Last weekend my wife and I spent the weekend in the Lake District. Early on Sunday morning, I went to take photographs along the shores of Ullswater. Conditions were perfect with blue skies, white clouds and spectacular autumn colours. As I looked down the lake from Pooley Bridge, I remembered that one of my forthcoming exercises was to do with positioning the horizon. As I’ve done previously on the course (and subsequently regretted), I shot the pictures that my shaky memory told me were required to explore the subject. In this case, positioning the horizon high, low, centrally and a couple in between.
Since then, I’ve had the bright idea to save the course material onto an old Kindle (the original, all grey version) and to keep that in my camera bag so that I can refer to the notes BEFORE I take the pictures, and maybe get closer to the point of the exercises.
The pictures I took feature an horizon that isn’t flat or straight. They also have the boat and its pier to attract the eye and take our attention away from the rest of the frame, lessening the importance of the horizon’s position. Oh well…
The first picture, with the horizon dividing the frame in half makes for a pretty dull composition. The sky has a few wispy, white clouds to lure the eye, but the flat, calm water doesn’t delay us in the lower half of the frame.
By moving the horizon the a position 2/3rds of the the way up the frame, we open up the foreground, drawing attention to the lake and making the mountains feel more distant. It has become a picture of the water and not just the general view.
Taking this one stage further means placing the horizon at the top of the frame, leaving only the smallest amount of the sky visible. This positioning, like the guy walking out of the frame in a previous exercise, becomes eccentric and needs some justification. For example, this version would only really make sense if it accompanied a story about The Beast of Ullswater…
Relieving the claustrophobia caused by the previous view, placing the horizon 1/3 up from the bottom of the frame feels much more natural. Because I have a range of hills at the end of my lake, I almost have 2 horizon lines to consider (one being where sky meets land and the other where water meets land) and so applying Fibonacci’s division, geometrical division or even the rule of thirds becomes tricky. Apply it to the horizon and that dark band of the hills sits too low in the frame. Either way, this positioning gives a stability to the image. To me it feels like the version that most closely matches how I see the world and in this case at least, is the most satisfactory positioning of the sequence.

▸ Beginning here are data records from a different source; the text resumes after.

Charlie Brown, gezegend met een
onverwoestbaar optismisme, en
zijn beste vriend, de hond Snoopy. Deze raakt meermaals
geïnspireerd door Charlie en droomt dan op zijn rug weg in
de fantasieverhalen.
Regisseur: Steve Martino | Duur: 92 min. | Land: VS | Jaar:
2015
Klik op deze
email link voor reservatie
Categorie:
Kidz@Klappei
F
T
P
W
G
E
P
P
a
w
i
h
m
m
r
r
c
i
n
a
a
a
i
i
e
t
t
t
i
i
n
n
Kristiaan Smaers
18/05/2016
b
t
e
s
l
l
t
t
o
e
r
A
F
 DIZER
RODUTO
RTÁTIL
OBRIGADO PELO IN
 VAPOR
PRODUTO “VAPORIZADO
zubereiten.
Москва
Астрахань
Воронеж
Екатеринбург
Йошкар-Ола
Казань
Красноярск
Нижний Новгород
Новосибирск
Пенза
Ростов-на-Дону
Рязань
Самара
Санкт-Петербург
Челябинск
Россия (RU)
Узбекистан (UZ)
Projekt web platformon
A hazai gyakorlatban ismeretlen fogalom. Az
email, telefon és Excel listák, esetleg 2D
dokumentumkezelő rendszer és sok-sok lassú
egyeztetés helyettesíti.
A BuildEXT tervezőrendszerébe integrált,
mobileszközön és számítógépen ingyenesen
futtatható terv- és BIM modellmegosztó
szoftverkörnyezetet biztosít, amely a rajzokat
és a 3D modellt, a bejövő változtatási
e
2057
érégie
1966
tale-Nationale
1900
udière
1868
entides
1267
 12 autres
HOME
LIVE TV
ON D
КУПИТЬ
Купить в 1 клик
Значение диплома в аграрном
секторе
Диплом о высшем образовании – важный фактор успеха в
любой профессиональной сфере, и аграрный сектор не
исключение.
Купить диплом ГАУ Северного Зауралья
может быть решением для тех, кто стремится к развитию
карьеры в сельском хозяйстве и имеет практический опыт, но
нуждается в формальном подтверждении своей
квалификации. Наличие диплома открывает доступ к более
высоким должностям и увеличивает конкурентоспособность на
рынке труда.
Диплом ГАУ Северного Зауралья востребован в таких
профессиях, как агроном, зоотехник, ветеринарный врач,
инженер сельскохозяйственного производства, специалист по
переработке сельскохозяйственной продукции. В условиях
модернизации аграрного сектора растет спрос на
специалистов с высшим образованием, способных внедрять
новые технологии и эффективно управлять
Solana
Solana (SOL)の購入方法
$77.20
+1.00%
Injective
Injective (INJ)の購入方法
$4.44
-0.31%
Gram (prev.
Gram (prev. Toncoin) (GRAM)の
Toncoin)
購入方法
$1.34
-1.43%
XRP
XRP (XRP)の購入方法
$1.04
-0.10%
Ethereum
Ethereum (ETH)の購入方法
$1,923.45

Finally, I positioned the horizon low in the frame. Because of the boat (and how unnatural it would feel to crop its reflection), the horizon isn’t as low as it probably should have been for the purposes of the exercise. As with the opposite version, with the horizon at its highest, it draws attention to to the area that takes up most of the screen. In the case of a distant view like this, it adds to the feeling of space, light and airiness.
At yesterday’s study visit to see the work of the ASCO Collective, and with this exercise in mind, I saw this set of portraits and found the position of the horizon really distracting. It variously decapitates the subject or enters one ear and leaves the other. The pictures show the importance of positioning the horizon, even when it is is an incidental feature in the background.